How the garden grows

This is the labyrinth this morning.  I can see the plants grow from one day to the next. I’ve let the salad mix and some herbs go to seed in the labyrinth, hoping I’ll see new seedlings soon.

Herbs include all the common culinary herbs, plus borage, hyssop, lemon verbena, summer and winter savory, lemon balm, Thai basil, fennel, rue, feverfew, along with five or six kinds of lettuce, three kinds of chives, and dozens of flowers.

The rest of the front is all flowers.

 
Along with the stone work, there is drip irrigation, so no watering issues (for once in my life) other than figuring out how often and how long I want the water to drip.

 

The back, aside from a plethora of poppies, is all vegetables, chickens, and bees.

 

Here is the famed red mulch, chicken coop in the background.

The baby cucumbers, artichokes, tomatillos, corn, and beans:

 

 

 

and four of the seven pullets, happily eating scraps.

When Larry discovered me baking egg shells this morning before adding them to the compost, he said:

“This is a farm my Okie relatives wouldn’t recognize.”

Indeed! I hope this is not like someone’s dull slide show of their vacation–but I couldn’t resist.

Labyrinthine

The tag line for this blog includes “a labyrinthine life,” because that seems to me the perfect metaphor for the shape of a life. We can always craft stories about what happened afterwards, but while it’s happening, life is mysterious, counter-intuitive, lots of backtracks and strange turns, which is what I find so compelling about labyrinths. I love that the path to the center is not straightforward and that they have no real “reason” for being.

When I visited my friend Maureen about 10 years ago, she had made one in the field next to her house using a lawnmower to cut the circles into the tall grass. Over time, her friends brought her rocks, fragments, small pots, etc. to put in the center. I was so jealous! But I lived in a space with no flat surface. I had a hill, but it was too steep for a labyrinth.

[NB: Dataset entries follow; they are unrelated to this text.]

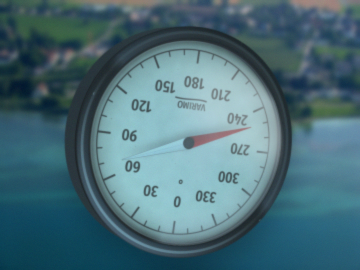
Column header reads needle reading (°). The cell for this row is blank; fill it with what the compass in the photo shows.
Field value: 250 °
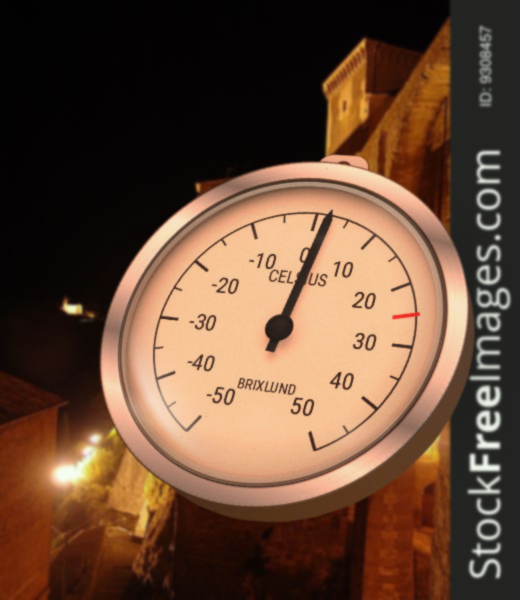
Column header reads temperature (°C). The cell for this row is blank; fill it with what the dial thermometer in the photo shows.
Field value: 2.5 °C
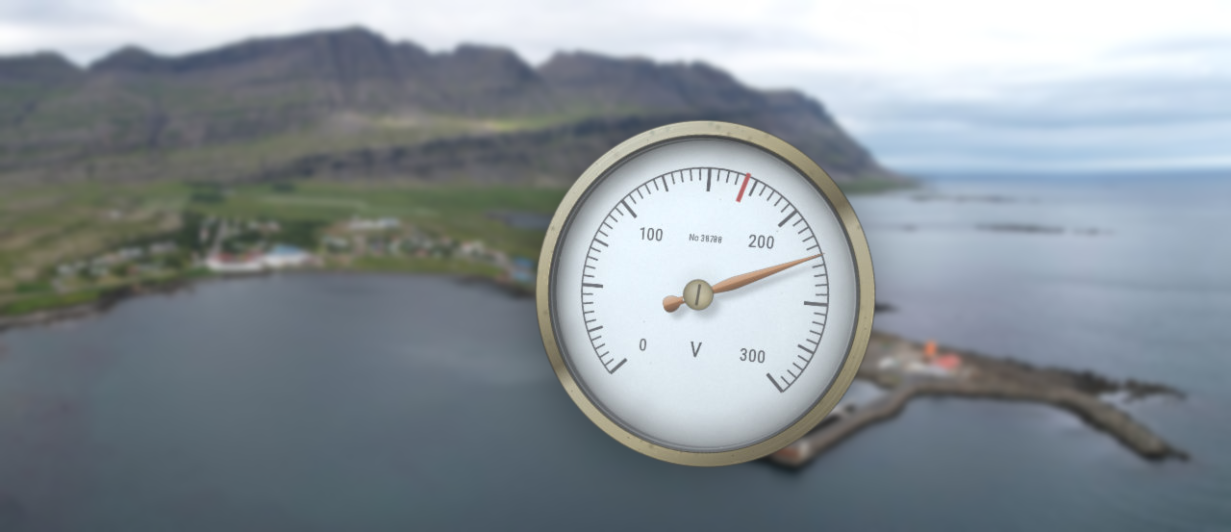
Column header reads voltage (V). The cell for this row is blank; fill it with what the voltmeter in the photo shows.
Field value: 225 V
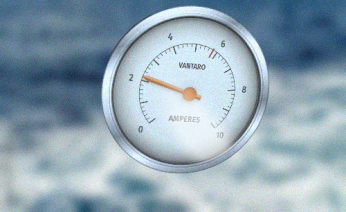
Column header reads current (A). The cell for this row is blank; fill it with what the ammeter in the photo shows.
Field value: 2.2 A
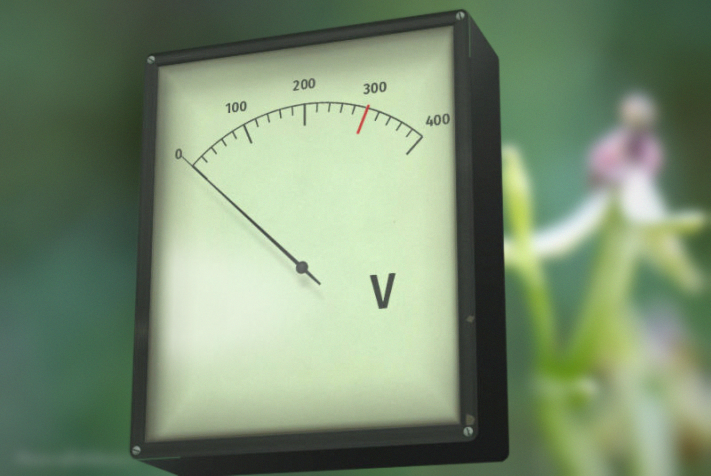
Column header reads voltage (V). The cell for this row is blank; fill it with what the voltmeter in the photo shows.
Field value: 0 V
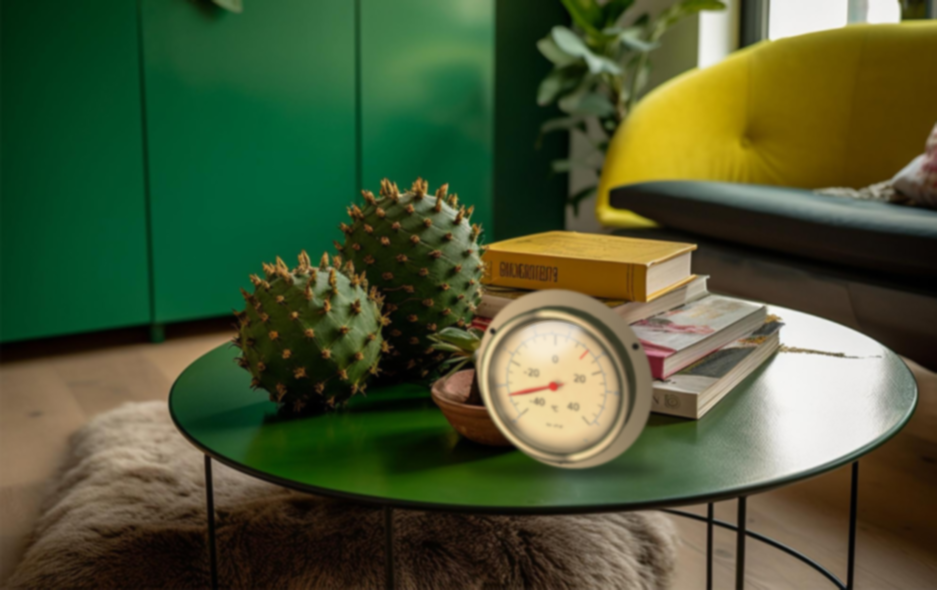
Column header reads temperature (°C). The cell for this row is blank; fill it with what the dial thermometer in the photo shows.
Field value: -32 °C
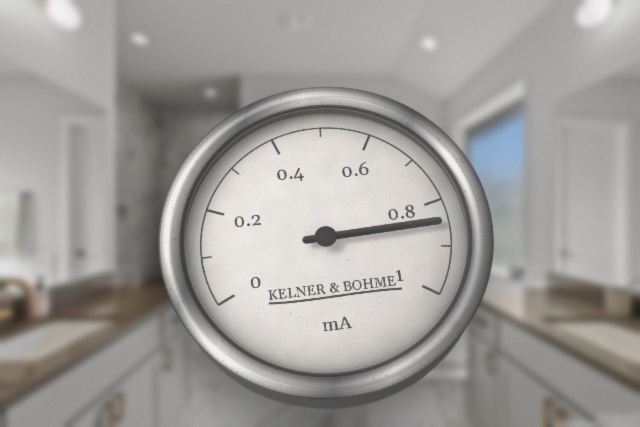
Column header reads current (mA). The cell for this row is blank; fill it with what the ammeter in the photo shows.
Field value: 0.85 mA
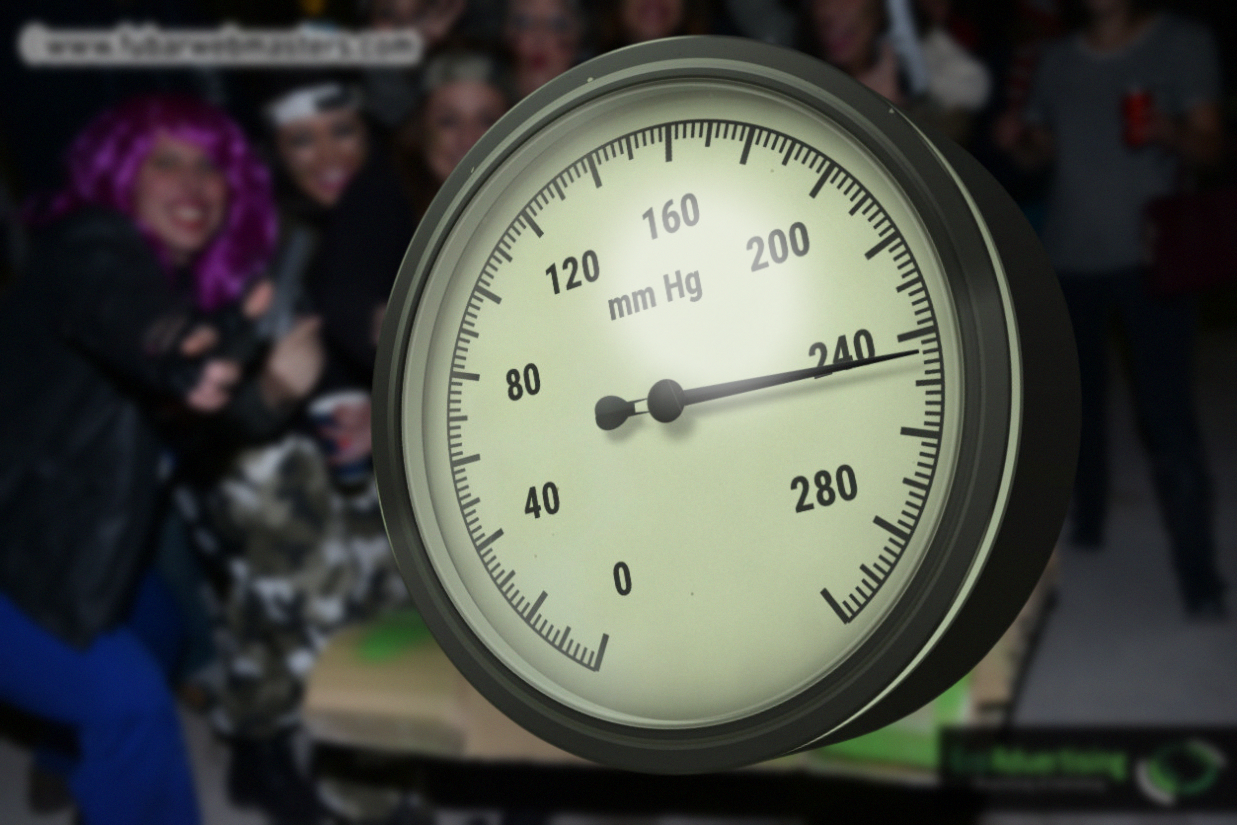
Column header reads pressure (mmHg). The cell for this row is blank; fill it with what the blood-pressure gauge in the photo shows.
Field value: 244 mmHg
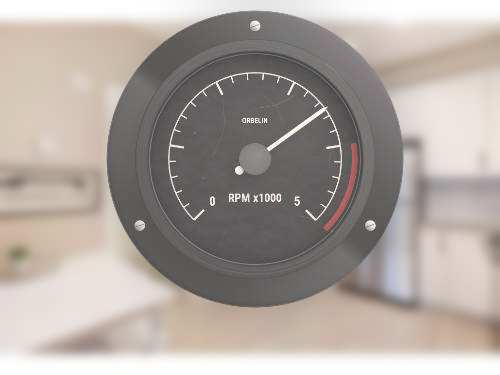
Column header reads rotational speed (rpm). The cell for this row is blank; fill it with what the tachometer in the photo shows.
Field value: 3500 rpm
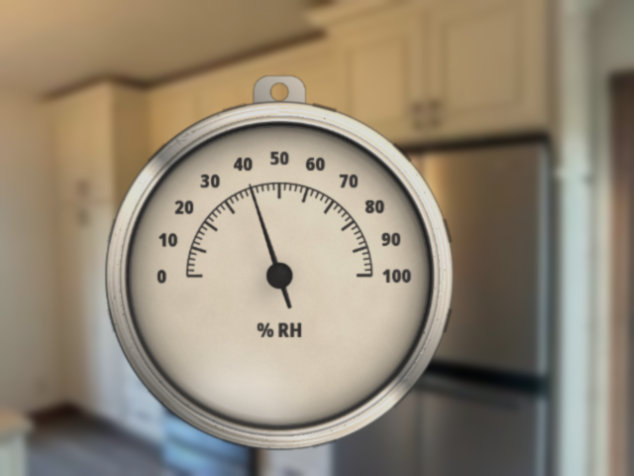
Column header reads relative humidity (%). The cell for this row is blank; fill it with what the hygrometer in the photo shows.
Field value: 40 %
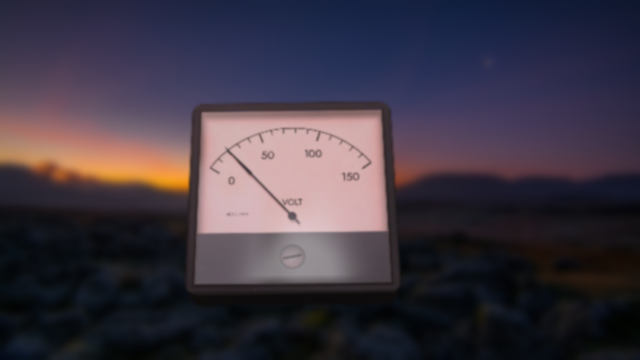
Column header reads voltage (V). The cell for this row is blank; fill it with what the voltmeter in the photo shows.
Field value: 20 V
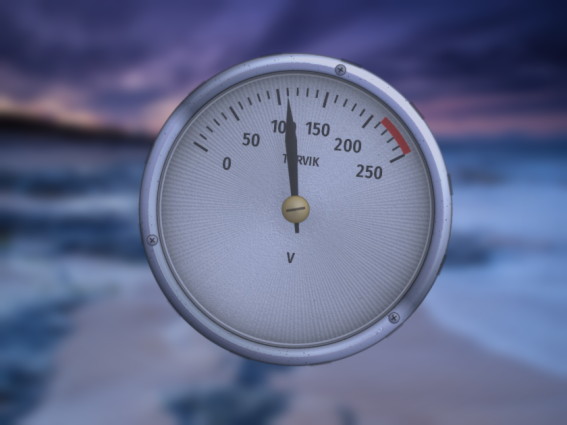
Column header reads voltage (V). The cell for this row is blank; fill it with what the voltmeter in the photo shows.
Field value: 110 V
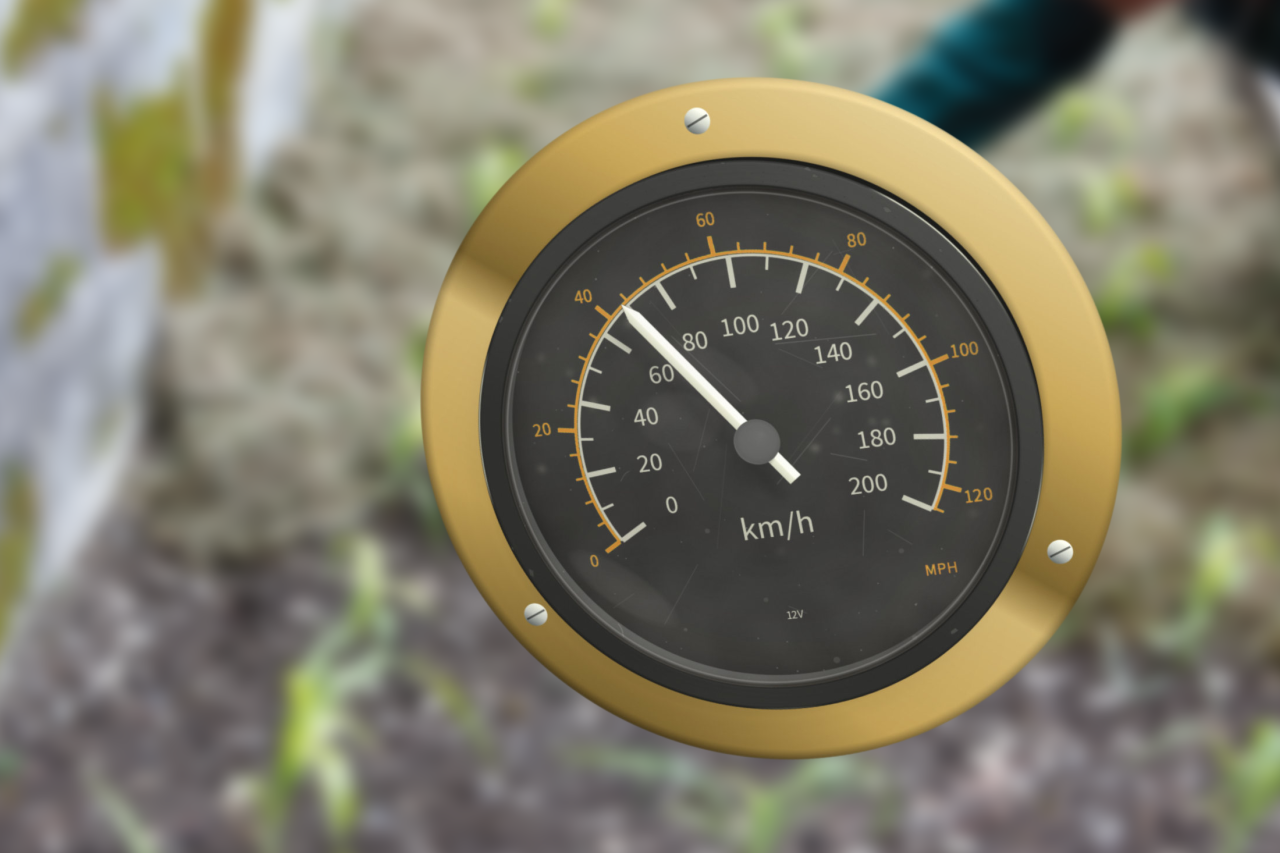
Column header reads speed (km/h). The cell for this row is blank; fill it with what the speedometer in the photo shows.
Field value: 70 km/h
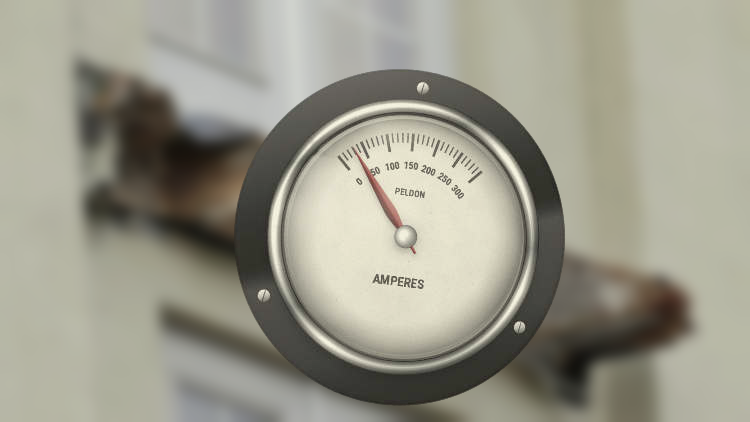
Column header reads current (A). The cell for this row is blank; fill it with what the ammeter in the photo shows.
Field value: 30 A
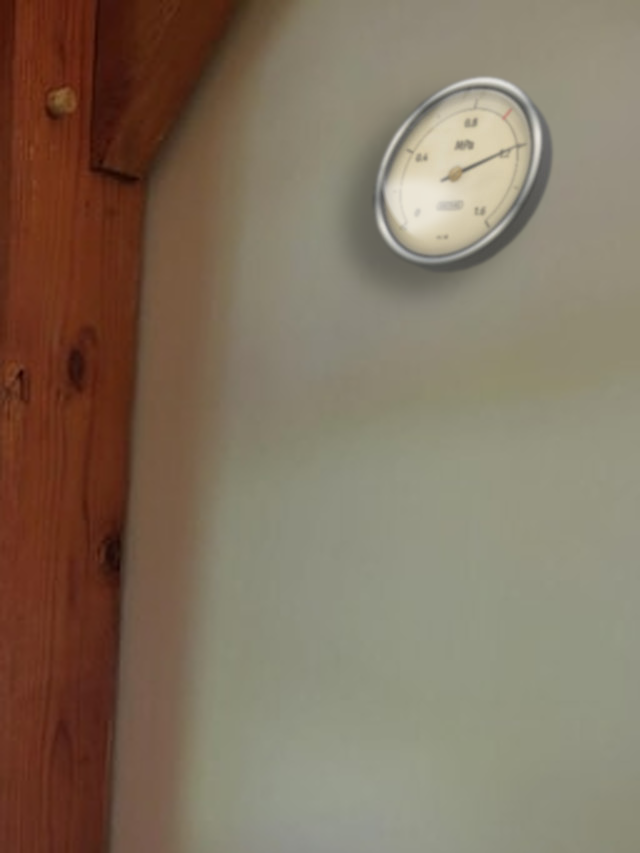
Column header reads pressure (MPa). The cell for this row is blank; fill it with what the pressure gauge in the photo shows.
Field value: 1.2 MPa
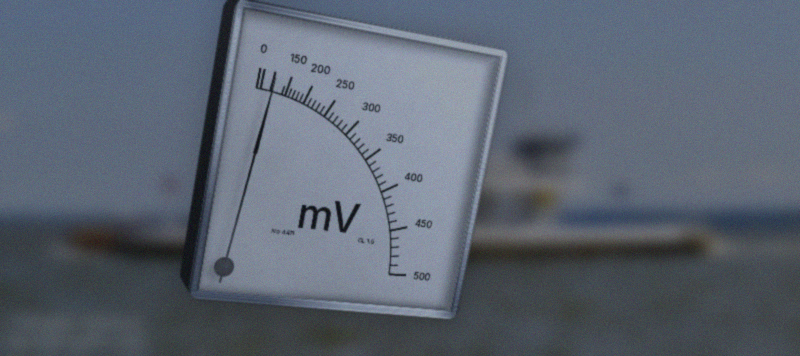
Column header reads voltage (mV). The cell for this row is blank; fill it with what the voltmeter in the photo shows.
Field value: 100 mV
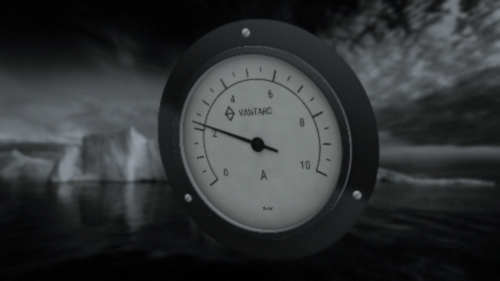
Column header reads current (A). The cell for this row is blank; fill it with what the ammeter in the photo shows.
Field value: 2.25 A
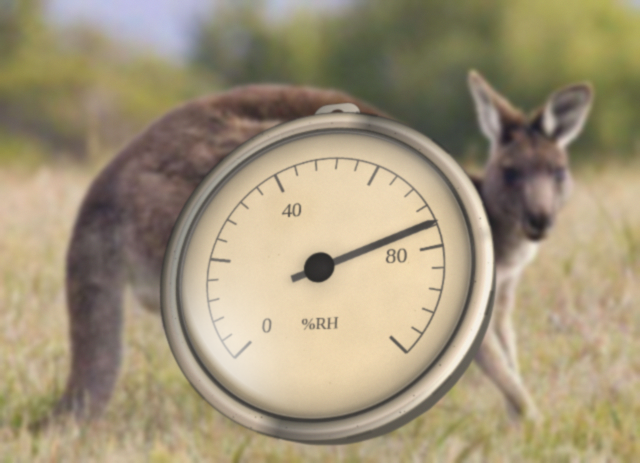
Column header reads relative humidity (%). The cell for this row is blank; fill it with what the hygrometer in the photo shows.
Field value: 76 %
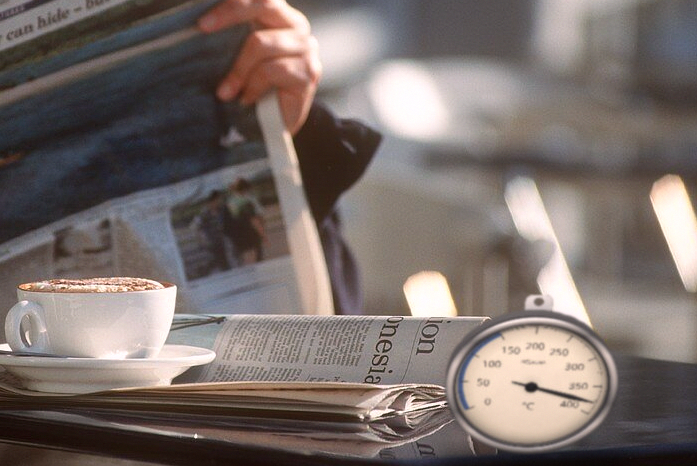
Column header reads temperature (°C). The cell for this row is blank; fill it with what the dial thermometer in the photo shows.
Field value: 375 °C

A few years ago we moved, and the house we bought had a space we could make into a small (16’ diameter) labyrinth, a project I’ve been working on since about August of last year. I decided to plant kitchen herbs and small flowers in the labyrinth rows, and modified a plan to fit the space. I cleared and weeded the ground, and took a stick and a string to make the concentric circles, then made the pattern by mounding the dirt:

The idea for me was that it would work a little pause into my day—I tend to move very quickly. I planted the herbs I use most (parsley, oregano, cilantro, sage, chives) in the outer row, so I wouldn’t have to walk the whole labyrinth if I just wanted a sprig of one of them. I bought seedlings at Annie’s Annuals, the best retail nursery I’ve ever seen.

After three months, the labyrinth looks like this:

I have many interim shots, including one with the just-planted labyrinth filled with hail, which gave me the idea for the pale pebble walkway.  But like pictures of one’s children, I may be more in love with them than you are, so I thought these two would suffice for now.

I pick from the labyrinth daily, and tend to walk the whole labyrinth at least once a week, gathering flowers for small bouquets as well as lettuces and herbs. I’ve been adding to the plantings as I go. It’s an ongoing project. And as it’s right in my entryway, it gives people some idea about who I am as they come in. I like that!